Citizenship / Immigration portrait – Man

The first Polish inhabitants of Milwaukee arrived in the 1840s, pushed by poverty and political tensions in Europe and pulled by the promise of economic opportunity and a better life. The largest wave of immigration occurred between 1865 and 1910, peaking in the 1890s. The vast majority—as much as 88% by one account—came from the German partition. By the turn of the nineteenth century, Poles formed one of the largest ethnic groups in the city, second only to Germans. Indeed, the Milwaukee Polonia was among the largest in the United States, in company with those in Chicago, Detroit, Cleveland, and Buffalo.

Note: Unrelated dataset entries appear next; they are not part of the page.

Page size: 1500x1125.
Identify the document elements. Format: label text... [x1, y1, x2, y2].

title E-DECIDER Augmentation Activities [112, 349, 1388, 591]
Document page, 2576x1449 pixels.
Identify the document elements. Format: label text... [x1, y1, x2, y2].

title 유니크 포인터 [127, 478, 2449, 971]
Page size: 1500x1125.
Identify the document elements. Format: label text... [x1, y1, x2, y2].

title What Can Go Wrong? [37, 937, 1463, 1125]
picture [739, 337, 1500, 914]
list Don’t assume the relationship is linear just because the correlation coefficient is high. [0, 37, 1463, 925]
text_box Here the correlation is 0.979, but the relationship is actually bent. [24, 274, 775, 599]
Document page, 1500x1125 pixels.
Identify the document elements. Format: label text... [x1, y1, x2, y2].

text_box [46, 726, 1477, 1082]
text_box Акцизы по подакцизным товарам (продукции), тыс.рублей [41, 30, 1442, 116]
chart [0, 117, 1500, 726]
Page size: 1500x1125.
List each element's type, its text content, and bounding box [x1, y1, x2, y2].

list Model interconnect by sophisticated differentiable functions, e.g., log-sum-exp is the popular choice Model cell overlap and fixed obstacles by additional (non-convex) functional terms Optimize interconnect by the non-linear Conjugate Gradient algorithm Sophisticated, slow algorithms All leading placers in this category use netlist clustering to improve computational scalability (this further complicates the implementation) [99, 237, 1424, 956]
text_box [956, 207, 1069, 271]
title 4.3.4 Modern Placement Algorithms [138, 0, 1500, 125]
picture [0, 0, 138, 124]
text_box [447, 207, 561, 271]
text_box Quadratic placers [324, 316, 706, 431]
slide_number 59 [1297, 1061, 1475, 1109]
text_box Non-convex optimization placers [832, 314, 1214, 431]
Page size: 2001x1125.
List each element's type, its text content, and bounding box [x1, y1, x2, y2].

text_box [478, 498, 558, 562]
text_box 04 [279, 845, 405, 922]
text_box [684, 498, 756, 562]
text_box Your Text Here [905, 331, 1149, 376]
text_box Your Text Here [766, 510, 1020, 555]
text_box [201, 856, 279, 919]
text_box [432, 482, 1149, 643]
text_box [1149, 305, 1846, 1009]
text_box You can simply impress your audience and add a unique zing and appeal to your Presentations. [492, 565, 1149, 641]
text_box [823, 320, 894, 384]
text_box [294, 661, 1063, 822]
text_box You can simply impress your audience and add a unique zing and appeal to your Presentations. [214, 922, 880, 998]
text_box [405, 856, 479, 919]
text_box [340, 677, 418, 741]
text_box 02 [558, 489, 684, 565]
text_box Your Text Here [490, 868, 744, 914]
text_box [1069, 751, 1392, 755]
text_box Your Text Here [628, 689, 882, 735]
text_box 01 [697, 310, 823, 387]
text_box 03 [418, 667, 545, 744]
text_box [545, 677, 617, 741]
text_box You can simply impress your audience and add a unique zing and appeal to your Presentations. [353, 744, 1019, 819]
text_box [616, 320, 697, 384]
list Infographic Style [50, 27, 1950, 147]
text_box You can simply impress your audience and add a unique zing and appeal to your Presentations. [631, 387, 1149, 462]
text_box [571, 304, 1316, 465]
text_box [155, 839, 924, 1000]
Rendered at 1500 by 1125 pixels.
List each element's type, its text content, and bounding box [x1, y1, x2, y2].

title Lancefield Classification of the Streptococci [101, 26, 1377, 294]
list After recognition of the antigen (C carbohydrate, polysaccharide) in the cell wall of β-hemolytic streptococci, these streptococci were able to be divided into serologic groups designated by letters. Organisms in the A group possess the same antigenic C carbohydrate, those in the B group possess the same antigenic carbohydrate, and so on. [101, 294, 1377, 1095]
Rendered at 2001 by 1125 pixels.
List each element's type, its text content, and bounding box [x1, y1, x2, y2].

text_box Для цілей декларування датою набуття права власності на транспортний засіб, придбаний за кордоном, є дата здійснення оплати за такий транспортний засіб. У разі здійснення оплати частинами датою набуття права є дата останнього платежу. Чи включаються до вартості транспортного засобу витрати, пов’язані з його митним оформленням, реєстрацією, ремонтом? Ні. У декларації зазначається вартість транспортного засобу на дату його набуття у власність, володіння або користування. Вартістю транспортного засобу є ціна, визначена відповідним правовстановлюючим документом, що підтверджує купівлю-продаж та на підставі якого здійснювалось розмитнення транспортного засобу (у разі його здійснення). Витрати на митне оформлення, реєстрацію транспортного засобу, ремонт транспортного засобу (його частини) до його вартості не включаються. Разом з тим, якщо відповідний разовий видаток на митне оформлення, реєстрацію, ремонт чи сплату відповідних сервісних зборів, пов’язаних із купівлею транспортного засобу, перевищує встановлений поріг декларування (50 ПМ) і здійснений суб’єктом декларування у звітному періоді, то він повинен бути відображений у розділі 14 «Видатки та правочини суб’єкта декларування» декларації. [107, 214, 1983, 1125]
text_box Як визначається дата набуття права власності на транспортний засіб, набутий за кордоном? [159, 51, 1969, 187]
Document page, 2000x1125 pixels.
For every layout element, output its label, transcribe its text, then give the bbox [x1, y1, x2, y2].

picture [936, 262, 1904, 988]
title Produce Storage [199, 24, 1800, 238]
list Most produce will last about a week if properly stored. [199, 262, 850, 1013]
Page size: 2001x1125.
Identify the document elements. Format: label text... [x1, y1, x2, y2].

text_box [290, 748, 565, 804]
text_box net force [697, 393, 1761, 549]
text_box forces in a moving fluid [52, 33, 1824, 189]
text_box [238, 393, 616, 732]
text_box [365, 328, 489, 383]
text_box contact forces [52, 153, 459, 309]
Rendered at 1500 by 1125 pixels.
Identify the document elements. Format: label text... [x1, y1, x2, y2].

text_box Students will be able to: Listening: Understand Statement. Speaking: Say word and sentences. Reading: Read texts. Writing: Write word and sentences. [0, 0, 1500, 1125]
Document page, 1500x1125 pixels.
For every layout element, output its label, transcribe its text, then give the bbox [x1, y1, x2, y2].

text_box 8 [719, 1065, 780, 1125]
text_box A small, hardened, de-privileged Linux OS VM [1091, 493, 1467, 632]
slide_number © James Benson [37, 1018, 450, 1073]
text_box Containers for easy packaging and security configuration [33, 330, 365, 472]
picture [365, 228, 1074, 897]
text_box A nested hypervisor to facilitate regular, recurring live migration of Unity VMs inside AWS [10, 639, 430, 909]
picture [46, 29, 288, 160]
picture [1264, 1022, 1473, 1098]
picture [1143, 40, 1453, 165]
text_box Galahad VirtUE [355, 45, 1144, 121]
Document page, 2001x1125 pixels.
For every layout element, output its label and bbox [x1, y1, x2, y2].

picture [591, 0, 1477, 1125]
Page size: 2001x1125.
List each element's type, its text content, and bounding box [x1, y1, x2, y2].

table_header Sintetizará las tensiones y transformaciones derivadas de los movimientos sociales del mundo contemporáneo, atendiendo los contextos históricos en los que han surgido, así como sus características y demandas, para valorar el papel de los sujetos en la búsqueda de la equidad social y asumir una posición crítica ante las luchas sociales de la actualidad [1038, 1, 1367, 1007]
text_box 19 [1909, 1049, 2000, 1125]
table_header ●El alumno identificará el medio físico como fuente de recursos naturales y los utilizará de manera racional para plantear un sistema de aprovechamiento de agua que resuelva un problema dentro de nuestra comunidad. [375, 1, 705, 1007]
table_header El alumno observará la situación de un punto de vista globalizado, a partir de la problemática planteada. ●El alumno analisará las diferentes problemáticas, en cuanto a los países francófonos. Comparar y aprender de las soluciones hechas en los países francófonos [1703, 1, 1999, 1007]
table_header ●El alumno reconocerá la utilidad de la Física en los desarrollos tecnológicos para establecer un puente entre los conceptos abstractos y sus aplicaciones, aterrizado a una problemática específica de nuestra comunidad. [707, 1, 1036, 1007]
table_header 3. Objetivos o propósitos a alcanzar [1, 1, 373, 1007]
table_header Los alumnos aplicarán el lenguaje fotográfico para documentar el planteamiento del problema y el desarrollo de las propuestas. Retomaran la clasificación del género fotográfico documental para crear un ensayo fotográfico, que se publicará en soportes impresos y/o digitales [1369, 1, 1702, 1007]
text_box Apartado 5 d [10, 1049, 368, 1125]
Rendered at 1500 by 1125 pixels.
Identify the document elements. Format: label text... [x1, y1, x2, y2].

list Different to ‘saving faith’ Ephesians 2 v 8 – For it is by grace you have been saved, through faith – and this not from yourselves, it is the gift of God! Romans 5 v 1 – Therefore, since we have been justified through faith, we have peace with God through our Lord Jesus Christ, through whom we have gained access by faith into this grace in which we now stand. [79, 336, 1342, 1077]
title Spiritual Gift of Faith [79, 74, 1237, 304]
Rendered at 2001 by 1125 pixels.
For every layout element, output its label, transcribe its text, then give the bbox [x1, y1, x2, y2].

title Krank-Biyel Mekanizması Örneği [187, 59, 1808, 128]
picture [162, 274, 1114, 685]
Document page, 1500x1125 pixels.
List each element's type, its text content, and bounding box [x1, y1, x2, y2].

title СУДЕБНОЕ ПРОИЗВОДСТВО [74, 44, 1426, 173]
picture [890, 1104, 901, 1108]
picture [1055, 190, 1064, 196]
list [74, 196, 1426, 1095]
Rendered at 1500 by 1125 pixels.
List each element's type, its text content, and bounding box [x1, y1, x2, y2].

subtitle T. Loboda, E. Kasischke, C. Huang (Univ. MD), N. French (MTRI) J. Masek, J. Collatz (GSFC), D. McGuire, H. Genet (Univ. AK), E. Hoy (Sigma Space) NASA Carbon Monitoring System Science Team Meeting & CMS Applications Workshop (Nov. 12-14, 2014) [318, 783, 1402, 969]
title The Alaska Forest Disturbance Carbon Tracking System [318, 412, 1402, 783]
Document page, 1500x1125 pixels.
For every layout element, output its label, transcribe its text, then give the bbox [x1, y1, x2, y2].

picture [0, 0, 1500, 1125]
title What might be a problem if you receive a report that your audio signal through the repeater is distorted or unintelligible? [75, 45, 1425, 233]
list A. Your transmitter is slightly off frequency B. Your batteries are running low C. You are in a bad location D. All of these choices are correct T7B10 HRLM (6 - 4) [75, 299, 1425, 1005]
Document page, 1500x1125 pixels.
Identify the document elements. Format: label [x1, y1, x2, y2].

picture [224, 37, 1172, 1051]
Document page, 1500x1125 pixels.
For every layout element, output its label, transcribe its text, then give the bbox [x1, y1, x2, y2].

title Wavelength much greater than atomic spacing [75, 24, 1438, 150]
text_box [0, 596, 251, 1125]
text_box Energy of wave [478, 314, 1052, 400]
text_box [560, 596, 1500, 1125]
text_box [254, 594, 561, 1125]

Most Poles settled in a four-square area on the South Side anchored by St. Stanislaus Church. Other, smaller Polonias developed in the Brady Street area of the East Side, around St. Hedwig Church, and on Jones Island, located between the Milwaukee and Kinnickinnic Rivers. The Jones Island community was unique in Milwaukee and perhaps the United States, consisting largely of immigrants from the Kaszuby region on the Baltic seacoast who established the island as a center of commercial fishing.

Polish immigrants usually worked as common laborers, but social mobility was steadily upward. By 1909, they could be found in every type of occupation, from small businesses to larger ones, such as Maynard Steel. They were almost solely Catholic; between 1866 and the present, Poles founded 21 parishes, 19 of which were Roman Catholic. While most Poles assimilated into American life, the South Side retained its distinctive Polish character until the 1950s and 1960s.